On Tue, Jan 08, 2008 at 09:48:09AM -0600, maxima-request at math.utexas.edu wrote:
>
> Message: 8
> Date: Tue, 8 Jan 2008 16:48:05 +0100
> From: Bart Vandewoestyne <Bart.Vandewoestyne at telenet.be>
> Subject: Re: [Maxima] defining functions of s variables
> To: Barton Willis <willisb at unk.edu>
> Cc: maxima at math.utexas.edu
> Message-ID: <20080108154805.GA19365 at simba>
> Content-Type: text/plain; charset=us-ascii
>
> On Tue, Jan 08, 2008 at 09:25:40AM -0600, Barton Willis wrote:
> > Welcome to Maxima. Here is a function that sums its arguments
> >
> > [... snip explanation ...]
>
> Barton,
>
> Thanks for the explanation. In the meanwhile, I had also found
> that I can indeed do something like:
>
>
> (%i1) f([x]) := product(x[i]^i, i, 1, length(x));
> i
> (%o1) f([x]) := product(x , i, 1, length(x))
> i
> (%i2) f(1, 2, 3);
> (%o2) 108
>
>
> But now I want to go one step further and be able to calculate partial
> derivatives for an arbitrary s-dimensional function (as it is defined by
> the user in his command for defining f([x])). And this is where I'm stuck.
>
> Take the dimension of x to be three, then the function as I define it
> above is:
>
> f(x) = x[1]^1 * x[2]^2 * x[3]^3
>
> and then i want to be able to calculate for example the first partial
> derivative to x[1], being:
>
> x[2]^2 * x[3]^3
>
> However, if I try
>
> (%i3) diff(f(x), x[1], 1);
> (%o3) 0
> (%i4) diff(f([x]), x[1], 1);
> (%o4) [0]
>
> These results are not what I expect them to be...

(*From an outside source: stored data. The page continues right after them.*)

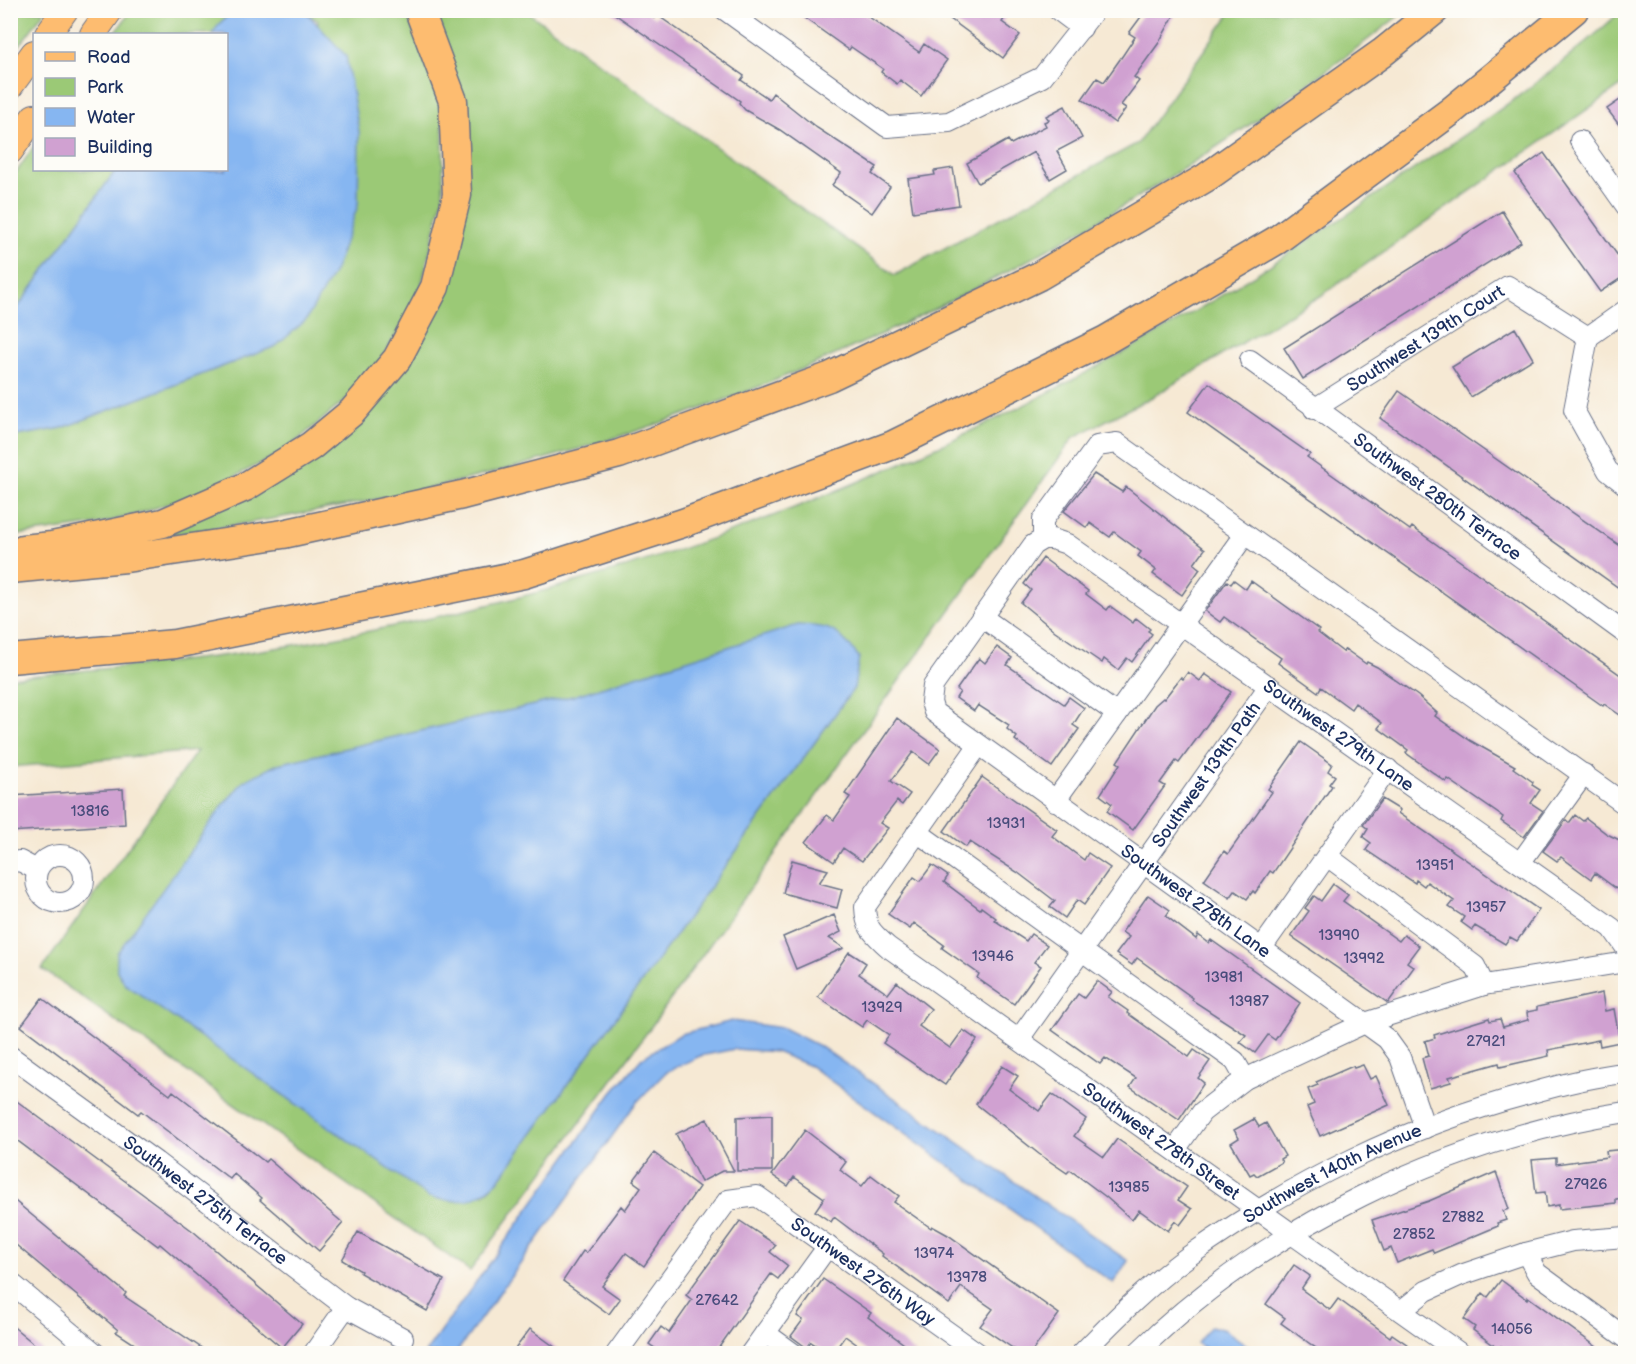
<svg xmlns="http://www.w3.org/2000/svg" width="1636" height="1364" font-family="'Balsamiq Sans',sans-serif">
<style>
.green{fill:#9bc976;stroke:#5b7c6a;stroke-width:1.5;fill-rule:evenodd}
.water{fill:#86b6f1;stroke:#5072a8;stroke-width:1.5}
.building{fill:#d0a1d1}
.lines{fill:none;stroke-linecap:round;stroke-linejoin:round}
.minor-casing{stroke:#687087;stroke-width:22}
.major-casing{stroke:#687087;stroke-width:28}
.highway-casing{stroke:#687087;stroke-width:31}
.minor{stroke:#fff;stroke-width:20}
.major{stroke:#fdbc6f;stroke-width:26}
.highway{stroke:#fdbc6f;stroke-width:28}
.labels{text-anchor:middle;stroke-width:5;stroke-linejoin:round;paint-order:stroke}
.number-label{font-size:15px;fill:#484c7b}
.street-label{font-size:18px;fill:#1b2f5e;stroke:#fdfcf7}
</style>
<rect width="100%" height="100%" fill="#fdfcf7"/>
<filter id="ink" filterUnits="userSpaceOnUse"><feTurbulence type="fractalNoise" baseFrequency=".0167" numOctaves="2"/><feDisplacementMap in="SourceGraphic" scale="12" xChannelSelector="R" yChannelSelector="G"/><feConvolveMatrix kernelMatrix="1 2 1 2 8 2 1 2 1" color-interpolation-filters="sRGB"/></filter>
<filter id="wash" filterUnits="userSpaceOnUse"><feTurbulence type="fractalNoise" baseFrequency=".008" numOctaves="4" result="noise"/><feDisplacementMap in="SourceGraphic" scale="24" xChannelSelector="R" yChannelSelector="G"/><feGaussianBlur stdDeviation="1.35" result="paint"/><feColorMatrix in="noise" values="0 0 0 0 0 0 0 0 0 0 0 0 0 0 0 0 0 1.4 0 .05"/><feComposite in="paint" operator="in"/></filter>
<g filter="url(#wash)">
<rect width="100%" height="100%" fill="#f6e9d4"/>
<path class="green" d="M11 10 45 11 11 57 10 11Z
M131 11H235L212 34H114Z
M305 11H406L437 91 443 122V197L421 287 407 318 365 384 283 452 210 489 141 513 99 524 11 536V437L62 428 276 346 318 21Z
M428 11H526L895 275 1138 143 1232 11H1405C1149 212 855 373 540 460 413 496 284 519 154 537L352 428 461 214Z
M1621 11H1625V83L1322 295 1152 397 1074 437 648 1031 470 1271 42 969 197 751 11 767V678C67 671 123 668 179 661 290 649 403 626 512 599 814 522 1100 383 1357 208 1447 146 1542 86 1621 11ZM854 688 498 1181 484 1194 224 804 244 781 278 764 573 696Z
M34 146V170H116L11 317V180Z"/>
<path class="water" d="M235 10 305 11 346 56 359 132 358 205 335 270 306 320 276 346 62 428 11 437V317L116 170H226V34H212L221 22Z
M798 625C835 627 835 629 859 657L854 688 498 1181C474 1203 460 1204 429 1197L125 984 117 971V953L224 804 244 781 278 764 573 696Z
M732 1021 783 1028 821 1047 1128 1261 1113 1283 810 1066 776 1052 735 1049 700 1056 666 1072 636 1103 456 1353H425L612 1093 642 1058 681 1034Z
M1211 1326 1225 1330 1258 1353H1212L1197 1343Z"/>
<g id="blocks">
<path class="building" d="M609 10H645L654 18 657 15 744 76 741 80 769 99 773 93 817 128 877 167 872 174 890 187 872 213 832 185 841 173 780 130 745 110 739 103 740 101Z
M793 10H859L919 52 924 44 947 60 921 96 900 80 897 84 881 72 883 69 851 47 849 50Z
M938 10H999L1006 16 1002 22 1020 35 1003 58Z
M1146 10H1177L1158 44 1134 77 1139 81 1121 105 1126 108 1115 123 1082 99 1097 78 1104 82 1123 55 1135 37 1129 33Z
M1626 96V134L1607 109Z
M1065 106 1082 138 1057 151 1067 169 1050 179 1034 152 978 183 967 163 1008 140 1011 144 1046 126 1044 122 1049 120 1046 116Z
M1544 153 1626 267V275L1600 292 1515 173Z
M953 168 959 205 913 212 908 179 935 175 934 171Z
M1502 211 1521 242 1303 379 1284 348Z
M1515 328 1533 359 1471 397 1452 367Z
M1209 383 1310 454 1307 457 1410 530 1412 527 1626 679V719L1604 704 1603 706 1188 412Z
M1399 391 1626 550V593L1380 418Z
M1094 474 1122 492 1126 487 1205 549 1194 564 1200 569 1182 595 1153 574 1156 570 1138 556 1141 552 1114 532 1110 537 1090 523 1087 528 1064 511Z
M1043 558 1088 591 1086 594 1107 610 1110 606 1133 623 1136 618 1150 629 1148 631 1152 634 1132 662 1127 658 1118 670 1104 659 1102 663 1055 631 1021 603 1031 590 1024 584Z
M1234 580 1246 589 1251 581 1319 630 1317 632 1343 652 1345 649 1366 664 1367 662 1377 667 1418 696 1437 713 1435 716 1471 741 1515 766 1513 768 1533 782 1532 785 1540 790 1531 803 1543 811 1524 837 1501 821 1503 817 1448 779 1446 782 1406 753 1408 750 1378 728 1382 723 1355 703 1351 709 1321 687 1318 692 1278 663 1281 658 1224 617 1220 622 1205 611 1227 581 1231 584Z
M997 647 1012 658 1007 665 1064 704 1069 697 1084 708 1073 725 1079 729 1052 767 1015 740 1017 737 1007 729 1009 725 978 705 974 711 956 698 960 692 957 689 979 658 985 663Z
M1188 672 1200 681 1205 674 1231 692 1179 763 1176 761 1160 783 1165 786 1133 830 1107 811 1112 804 1100 795 1120 764 1117 762 1155 705 1163 698 1164 699 1181 677 1183 679Z
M897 718 940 749 929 764 913 752 891 781 910 794 902 805 897 801 880 823 888 828 862 861 843 848 834 862 806 842 827 815 834 820 850 797 845 794Z
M1301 742 1332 764 1328 771 1335 776 1329 784 1332 786 1273 873 1270 871 1255 893 1253 891 1247 899 1235 891 1230 898 1204 880 1224 851 1228 854 1272 792 1268 789Z
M982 777 1057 830 1052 836 1084 860 1088 853 1110 868 1084 905 1077 900 1065 918 1050 907 1055 901 1017 872 970 842 966 847 944 831Z
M123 789 125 824 10 832V796Z
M1382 799 1400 810 1398 813 1539 910 1517 941 1510 937 1505 944 1475 926 1472 930 1461 922 1464 917 1449 907 1454 901 1427 882 1424 886 1416 880 1415 883 1366 850 1371 843 1363 837 1368 829 1363 825Z
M1575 815 1583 821 1586 818 1607 834 1626 843V896L1595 873 1591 879 1561 857 1557 861 1543 851 1566 820 1569 823Z
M792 860 828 870 819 883 842 889 837 908 783 893Z
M932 865 948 876 944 882 980 909 981 907 996 918 994 920 1026 941 1031 934 1047 945 1034 962 1041 966 1014 1004 977 978 979 974 942 948 944 945 914 923 910 929 888 914 914 877 920 881Z
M1333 884 1348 895 1343 901 1399 941 1404 935 1419 946 1407 962 1414 967 1388 1003 1291 936 1309 911 1305 908 1314 896 1321 901Z
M1148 895 1170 910 1166 916 1196 939 1198 935 1209 943 1211 940 1300 1003 1275 1040 1268 1035 1255 1053 1240 1042 1246 1035 1192 1000 1193 998 1137 958 1132 965 1116 954 1129 937 1122 932Z
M834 915 841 932 829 938 844 948 796 969 783 937Z
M849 952 866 963 859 974 888 994 897 982 931 1009 919 1026 950 1048 963 1030 977 1040 945 1085 883 1043 889 1035 867 1020 862 1027 818 997Z
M1097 981 1112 992 1108 997 1128 1011 1127 1013 1189 1057 1194 1050 1210 1061 1198 1078 1204 1083 1179 1120 1130 1087 1136 1078 1105 1058 1100 1064 1052 1030 1078 994 1084 998Z
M1602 993 1605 1011 1614 1009 1620 1042 1600 1046 1599 1040 1548 1050 1549 1056 1500 1067 1499 1063 1449 1077 1451 1082 1430 1088 1422 1058 1429 1056 1425 1041 1435 1038 1434 1035 1489 1018 1490 1021 1500 1019 1503 1027 1528 1020 1527 1012 1537 1010V1007Z
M42 998 170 1095 173 1091 265 1162 268 1159 343 1223 319 1251 260 1200 262 1198 234 1174 230 1179 141 1111 138 1114 21 1026Z
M1363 1065 1370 1079 1376 1076 1389 1105 1320 1136 1307 1107 1314 1104 1308 1089 1318 1085 1316 1082 1353 1066 1354 1068Z
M1002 1066 1018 1076 1009 1089 1039 1111 1052 1094 1086 1119 1074 1136 1104 1157 1117 1139 1187 1187 1178 1200 1192 1209 1180 1225 1175 1221 1168 1231 1139 1210 1132 1220 1106 1197 1070 1170 1067 1173 1039 1154 976 1104Z
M10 1096 194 1232 302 1324 282 1348 160 1244 158 1246 10 1135Z
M772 1115V1171H737V1117Z
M707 1119 734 1171H722L701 1182 676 1134Z
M1254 1119 1259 1127 1266 1123 1285 1156 1280 1159 1282 1162 1257 1176 1254 1173 1250 1175 1231 1143 1239 1138 1234 1130Z
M805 1130 846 1162 840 1170 862 1186 871 1175 899 1196 894 1202 931 1228 932 1226 948 1235 1059 1314 1031 1353H1020L980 1326 993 1309 961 1287 949 1304 882 1256 883 1254 834 1217 831 1222 815 1211 824 1198 794 1177 788 1186 772 1175Z
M1626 1149V1198L1616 1199V1203L1559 1209V1205L1547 1207 1545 1192 1536 1193 1532 1160 1556 1158V1164L1607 1157 1606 1151Z
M654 1153 699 1187 644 1266 626 1253 602 1286 620 1299 609 1314 563 1281 583 1251 586 1253 621 1206 625 1210 641 1187 633 1181Z
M1496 1172 1509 1209 1503 1211 1506 1220 1497 1223 1498 1226 1434 1253 1432 1249 1397 1263 1391 1248 1384 1251 1372 1220 1429 1201Z
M10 1197 126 1293 124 1296 209 1353H148L116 1332 118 1330 10 1240Z
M740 1221 776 1245 770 1252 788 1266 778 1279 771 1274 715 1353H662L649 1344 661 1327 669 1333 692 1300 686 1295Z
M358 1232 444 1280 427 1311 360 1273 361 1271 342 1260Z
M1294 1265 1310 1276 1301 1289 1330 1310 1338 1299 1390 1337 1392 1334 1408 1345 1402 1353H1323L1281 1323 1285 1318 1266 1304Z
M823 1279 871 1313 868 1317 916 1353H869L845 1336 833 1353H828L811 1342 807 1348 791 1336 803 1320 797 1316Z
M1501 1280 1527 1299 1528 1297 1605 1353H1511L1501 1346 1499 1349 1473 1330 1475 1327 1464 1319 1483 1293 1488 1297Z
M10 1324 45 1353H10Z
M530 1329 563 1353H512Z"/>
</g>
</g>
<g filter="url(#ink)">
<use href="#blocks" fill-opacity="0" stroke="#687087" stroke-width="1.5"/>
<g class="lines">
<defs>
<g id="minor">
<path d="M725 10 887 127 949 122 1042 77 1095 10"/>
<path d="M1058 10 1082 28"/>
<path d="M1580 141 1626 206"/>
<path d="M1588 337 1574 410 1608 471 1626 485"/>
<path id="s1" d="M1250 360 1626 634"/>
<path id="s2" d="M1314 409 1508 286 1588 337 1626 310"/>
<path id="s3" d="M1043 539 1033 545 933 686 931 702 934 712 1387 1039 1400 1057 1425 1128"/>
<path d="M1043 539V520L1097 446 1117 443 1626 805"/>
<path id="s4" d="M1043 539H1052L1067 544 1612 928 1626 948"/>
<path d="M982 617 1117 714"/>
<path id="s5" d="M978 746 865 907C866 929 872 932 888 947L1461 1354"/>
<path d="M1055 801 1244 536"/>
<path d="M917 832 1235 1061 1245 1079"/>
<circle cx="60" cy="879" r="24"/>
<path d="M1327 856 1475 966 1484 985"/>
<path d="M10 862 20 861 37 870"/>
<path d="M1520 863 1584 774"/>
<path d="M1261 949 1388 769"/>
<path id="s6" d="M1019 1039 1269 686"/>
<path id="s7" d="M10 1056 156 1162 346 1307 403 1338"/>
<path d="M1175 1150 1202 1112 1245 1079 1365 1023 1484 985 1626 962"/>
<path d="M1526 1253 1537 1273 1626 1338"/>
<path d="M10 1282 96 1354"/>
<path d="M1401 1311 1426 1291 1461 1275 1526 1253 1573 1241 1626 1237"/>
<path d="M765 1333 794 1354"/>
<path d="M313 1354 346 1307"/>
<path id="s8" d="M616 1354 728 1200 757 1196 979 1354"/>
<path d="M750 1354 828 1246"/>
<path id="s9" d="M1081 1354C1114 1320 1151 1283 1189 1256 1291 1183 1407 1126 1528 1094 1559 1085 1593 1076 1626 1073"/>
<path d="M1136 1354C1265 1227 1448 1139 1626 1112"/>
</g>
<path id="major" d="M48 34 65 10
M93 34 110 10
M10 86 34 53
M10 151 34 117"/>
<path id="highway" d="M23 549 52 546 163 523 245 487 311 446 352 412 397 359 435 287 457 195 453 101 419 10
M10 569 126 558 283 534 462 495 619 454 829 377 1039 276 1207 177 1382 53 1435 10
M10 659 175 644 524 574 683 523 893 445 1106 340 1277 240 1450 112 1574 10"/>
</defs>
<use href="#minor" class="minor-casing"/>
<use href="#major" class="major-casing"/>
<use href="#highway" class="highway-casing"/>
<use href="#minor" class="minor"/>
<use href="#major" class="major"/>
<use href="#highway" class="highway"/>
</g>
</g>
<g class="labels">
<g class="number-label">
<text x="90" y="816">13816</text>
<text x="1006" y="828">13931</text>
<text x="1435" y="870">13951</text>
<text x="1486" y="912">13957</text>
<text x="1339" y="940">13990</text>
<text x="993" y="961">13946</text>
<text x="1364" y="963">13992</text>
<text x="1224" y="982">13981</text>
<text x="1249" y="1006">13987</text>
<text x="882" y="1012">13929</text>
<text x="1486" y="1046">27921</text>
<text x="1586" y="1189">27926</text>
<text x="1129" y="1192">13985</text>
<text x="1463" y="1222">27882</text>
<text x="1414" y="1239">27852</text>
<text x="934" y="1258">13974</text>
<text x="967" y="1282">13978</text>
<text x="717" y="1305">27642</text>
<text x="1512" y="1334">14056</text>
</g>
<g class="street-label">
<text dy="6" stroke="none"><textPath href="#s2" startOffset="132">Southwest 139th Court</textPath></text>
<text dy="6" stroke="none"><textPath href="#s1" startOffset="232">Southwest 280th Terrace</textPath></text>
<text dy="6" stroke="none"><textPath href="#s4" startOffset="357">Southwest 279th Lane</textPath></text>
<text dy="6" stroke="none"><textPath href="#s6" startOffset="324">Southwest 139th Path</textPath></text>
<text dy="6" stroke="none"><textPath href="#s3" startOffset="534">Southwest 278th Lane</textPath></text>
<text dy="6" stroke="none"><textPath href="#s5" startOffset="580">Southwest 278th Street</textPath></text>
<text dy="6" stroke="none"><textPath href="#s9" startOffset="312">Southwest 140th Avenue</textPath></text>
<text dy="6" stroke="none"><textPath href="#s7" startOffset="243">Southwest 275th Terrace</textPath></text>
<text dy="6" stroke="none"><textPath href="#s8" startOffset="350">Southwest 276th Way</textPath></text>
</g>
</g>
<rect width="1636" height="1364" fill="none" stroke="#fdfcf7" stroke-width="36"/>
<rect x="33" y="33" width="195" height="138" fill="#fdfcf7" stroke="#a3aaba" stroke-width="1.5"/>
<rect x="45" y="52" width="30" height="9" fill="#fdbc6f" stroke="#a3aaba" stroke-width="1.5"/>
<text x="87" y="63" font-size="18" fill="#1b2f5e">Road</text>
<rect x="45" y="78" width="30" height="18" fill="#9bc976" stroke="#a3aaba" stroke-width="1.5"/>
<text x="87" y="93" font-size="18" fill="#1b2f5e">Park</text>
<rect x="45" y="108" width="30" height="18" fill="#86b6f1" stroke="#a3aaba" stroke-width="1.5"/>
<text x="87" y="123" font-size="18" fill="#1b2f5e">Water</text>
<rect x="45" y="138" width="30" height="18" fill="#d0a1d1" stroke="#a3aaba" stroke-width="1.5"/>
<text x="87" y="153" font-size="18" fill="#1b2f5e">Building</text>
</svg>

> I want to be able to do this for whatever partial derivative I need and
> for whatever function I a user defines, so not only for the above example
> as I have given it.
>
> Any help welcome!
> Bart
OK. I think I am making progress in struggling with the syntax
:-)
I think I can do what I need as follows:
First, I can define my function for general dimensions as
follows:
f([x]) := product(x[i]^i, i, 1, length(x))$
Then, to compute the partial derivatives I need, i can use the makelist
function to do something like this:
diff(apply(f, makelist(x[k], k, 1, s)), x[1], 1, x[2], 1);
This seems to do quite what I need. If people have any comments on the
way I am doing this or if anybody has some improvements, then I would be
glad to hear.
Regards,
Bart
--
"Share what you know. Learn what you don't."